Labor supporters are growing increasingly confident the party will be able to form Australia’s next government, but it remains to be seen whether it would be in their own right.
As it approaches the 76 seats needed for a majority government and independents claimed Liberal seats in New South Wales and Victoria.
As ballots continue to be counted across the country, Labor is looking on track to form at least a minority government.
With 25 per cent of the vote counted, the Coalition was on 35 per cent of the national primary vote to Labor’s 31 per cent.
The Greens were sitting on 12.6 per cent of the primary vote, while independents held just over six per cent.
The Coalition was particularly hard hit in Western Australia, where four seats – Pearce, Hasluck, Moore and Curtin – were lost in the face of massive swings.
Independent candidates could have a huge say on the makeup of Australia’s next parliament, with one former Liberal minister stating they may be a game-changer.
In North Sydney, Trent Zimmerman conceded defeat to Kylea Tink shortly after 9pm.
In Warringah, Zali Stegall appears certain to retain the seat once held by Tony Abbott, according to ABC elections guru Antony Green.
Former journalist Zoe Daniel claimed victory over Liberal MP Tim Wilson in the seat of Goldstein, while Treasurer Josh Frydenberg faces a strong challenge from Monique Ryan in Kooyong.
Allegra Spender, meanwhile, looks to have defeated incumbent Dave Sharma in Wentworth.
With counting continuing, Mr Wilson was facing a swing of just over 10 per cent against him at 7pm (AEST) in the Victorian seat, while Mr Frydenberg was holding on by a five per cent margin.
Climate 200 convenor Simon Holmes a Court, who is supporting the independent candidates, said two-to-four of the independents he’s backed would win seats. He said making seats marginal was also important.
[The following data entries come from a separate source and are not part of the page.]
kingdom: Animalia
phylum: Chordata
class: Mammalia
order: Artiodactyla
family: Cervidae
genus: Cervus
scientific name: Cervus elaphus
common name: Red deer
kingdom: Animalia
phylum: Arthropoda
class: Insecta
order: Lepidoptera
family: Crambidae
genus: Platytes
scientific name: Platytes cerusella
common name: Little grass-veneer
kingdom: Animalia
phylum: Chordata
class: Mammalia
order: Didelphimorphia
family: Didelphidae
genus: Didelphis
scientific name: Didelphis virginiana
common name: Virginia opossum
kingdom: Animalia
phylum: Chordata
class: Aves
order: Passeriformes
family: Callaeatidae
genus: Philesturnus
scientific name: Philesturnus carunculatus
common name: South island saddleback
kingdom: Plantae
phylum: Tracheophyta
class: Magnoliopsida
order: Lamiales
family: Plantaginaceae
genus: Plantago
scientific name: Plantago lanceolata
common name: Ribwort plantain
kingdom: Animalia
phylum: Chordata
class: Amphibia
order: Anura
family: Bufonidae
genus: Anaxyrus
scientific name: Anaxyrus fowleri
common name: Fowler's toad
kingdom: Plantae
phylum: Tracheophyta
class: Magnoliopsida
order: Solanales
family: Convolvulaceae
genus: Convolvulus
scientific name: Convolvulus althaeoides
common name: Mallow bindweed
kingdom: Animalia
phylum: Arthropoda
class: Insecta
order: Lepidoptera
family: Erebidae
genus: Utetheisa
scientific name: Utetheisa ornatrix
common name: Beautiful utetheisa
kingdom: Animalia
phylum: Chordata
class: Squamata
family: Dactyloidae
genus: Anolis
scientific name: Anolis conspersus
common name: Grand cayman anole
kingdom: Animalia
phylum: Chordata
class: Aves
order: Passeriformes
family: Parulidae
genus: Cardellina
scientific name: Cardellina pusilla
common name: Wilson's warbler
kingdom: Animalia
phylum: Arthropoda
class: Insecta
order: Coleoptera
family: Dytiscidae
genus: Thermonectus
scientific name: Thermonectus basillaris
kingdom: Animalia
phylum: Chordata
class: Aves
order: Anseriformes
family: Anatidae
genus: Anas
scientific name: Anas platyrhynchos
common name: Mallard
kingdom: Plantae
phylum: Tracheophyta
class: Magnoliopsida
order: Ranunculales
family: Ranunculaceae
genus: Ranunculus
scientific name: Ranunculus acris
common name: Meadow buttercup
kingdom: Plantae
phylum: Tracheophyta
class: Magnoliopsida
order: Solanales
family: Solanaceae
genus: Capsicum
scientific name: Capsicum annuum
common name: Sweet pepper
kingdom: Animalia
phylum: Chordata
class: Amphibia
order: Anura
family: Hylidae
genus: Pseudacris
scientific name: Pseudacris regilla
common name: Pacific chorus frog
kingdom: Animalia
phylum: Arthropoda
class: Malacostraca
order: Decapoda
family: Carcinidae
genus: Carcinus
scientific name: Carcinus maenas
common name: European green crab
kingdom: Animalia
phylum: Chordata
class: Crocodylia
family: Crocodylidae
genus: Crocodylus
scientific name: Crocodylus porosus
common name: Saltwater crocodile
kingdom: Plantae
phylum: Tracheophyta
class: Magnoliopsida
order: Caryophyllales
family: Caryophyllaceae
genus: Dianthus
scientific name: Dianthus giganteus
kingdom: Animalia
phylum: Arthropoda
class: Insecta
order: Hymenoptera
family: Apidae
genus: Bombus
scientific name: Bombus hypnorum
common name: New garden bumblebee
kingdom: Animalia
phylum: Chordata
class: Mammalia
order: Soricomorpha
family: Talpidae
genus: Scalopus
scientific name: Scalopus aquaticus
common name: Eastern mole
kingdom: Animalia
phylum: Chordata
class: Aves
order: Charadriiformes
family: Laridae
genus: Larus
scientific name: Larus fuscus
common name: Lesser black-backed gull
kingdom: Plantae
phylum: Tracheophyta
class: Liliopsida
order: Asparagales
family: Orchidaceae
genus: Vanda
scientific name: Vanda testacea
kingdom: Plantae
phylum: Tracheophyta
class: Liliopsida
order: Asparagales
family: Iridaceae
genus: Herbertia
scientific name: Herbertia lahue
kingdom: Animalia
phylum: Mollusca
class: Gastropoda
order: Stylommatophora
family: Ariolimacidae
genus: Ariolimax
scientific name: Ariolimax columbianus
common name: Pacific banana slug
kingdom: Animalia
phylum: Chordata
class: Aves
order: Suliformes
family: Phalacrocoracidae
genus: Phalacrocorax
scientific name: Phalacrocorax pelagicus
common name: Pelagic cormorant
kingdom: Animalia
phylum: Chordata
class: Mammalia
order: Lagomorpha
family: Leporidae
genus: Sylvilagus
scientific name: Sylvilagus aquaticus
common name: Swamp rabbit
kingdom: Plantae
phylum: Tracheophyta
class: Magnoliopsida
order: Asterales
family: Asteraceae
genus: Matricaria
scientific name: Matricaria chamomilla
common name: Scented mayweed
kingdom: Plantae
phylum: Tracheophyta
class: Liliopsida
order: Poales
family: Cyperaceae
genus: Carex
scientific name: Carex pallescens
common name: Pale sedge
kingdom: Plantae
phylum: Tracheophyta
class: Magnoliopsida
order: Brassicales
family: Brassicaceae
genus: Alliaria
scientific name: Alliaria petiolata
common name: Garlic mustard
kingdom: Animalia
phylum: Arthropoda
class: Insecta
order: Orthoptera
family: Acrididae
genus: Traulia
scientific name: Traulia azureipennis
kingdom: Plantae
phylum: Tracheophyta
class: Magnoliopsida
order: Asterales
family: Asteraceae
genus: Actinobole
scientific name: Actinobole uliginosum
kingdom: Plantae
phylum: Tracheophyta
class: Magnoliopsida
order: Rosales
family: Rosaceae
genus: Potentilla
“The real thing to watch tonight is how many seats come down to a two-horse race between the independent candidate and the incumbent,” he told Sky News.
“We’ll see how many seats become marginal this election, which will be very exciting.”
Mr Holmes a Court said it was unsurprising the independent candidates had not declared who they would support in a hung parliament.
‘No strings attached’
“That’s absolutely a matter for each of the candidates to form a position, we were completely hands-off,” he said.
“No strings attached, completely up to them, but I understand … the successful ones will go into negotiations, and if you walk into a negotiation, you want to have as many options in front of you.”
Former Liberal minister Christopher Pyne labelled the teal independents “political deceivers” and “political frauds”.
“They have one purpose and that’s to remove small-l Liberal members from the party room and to make the Liberal Party more right-wing and therefore unelectable,” he told Seven News.
“Calling them independents is really quite false. It’s a very obvious campaign and I don’t think they’ll do as well.”
Ms Daniel said on Twitter she was hopeful of making history in Goldstein.
Crossbenchers seeking re-election from the last parliament included independents Zali Steggall, Helen Haines and Andrew Wilkie, along with Adam Bandt (Greens), Bob Katter (Katter’s Australian Party), Craig Kelly (United Australia Party) and Rebekha Sharkie (Centre Alliance).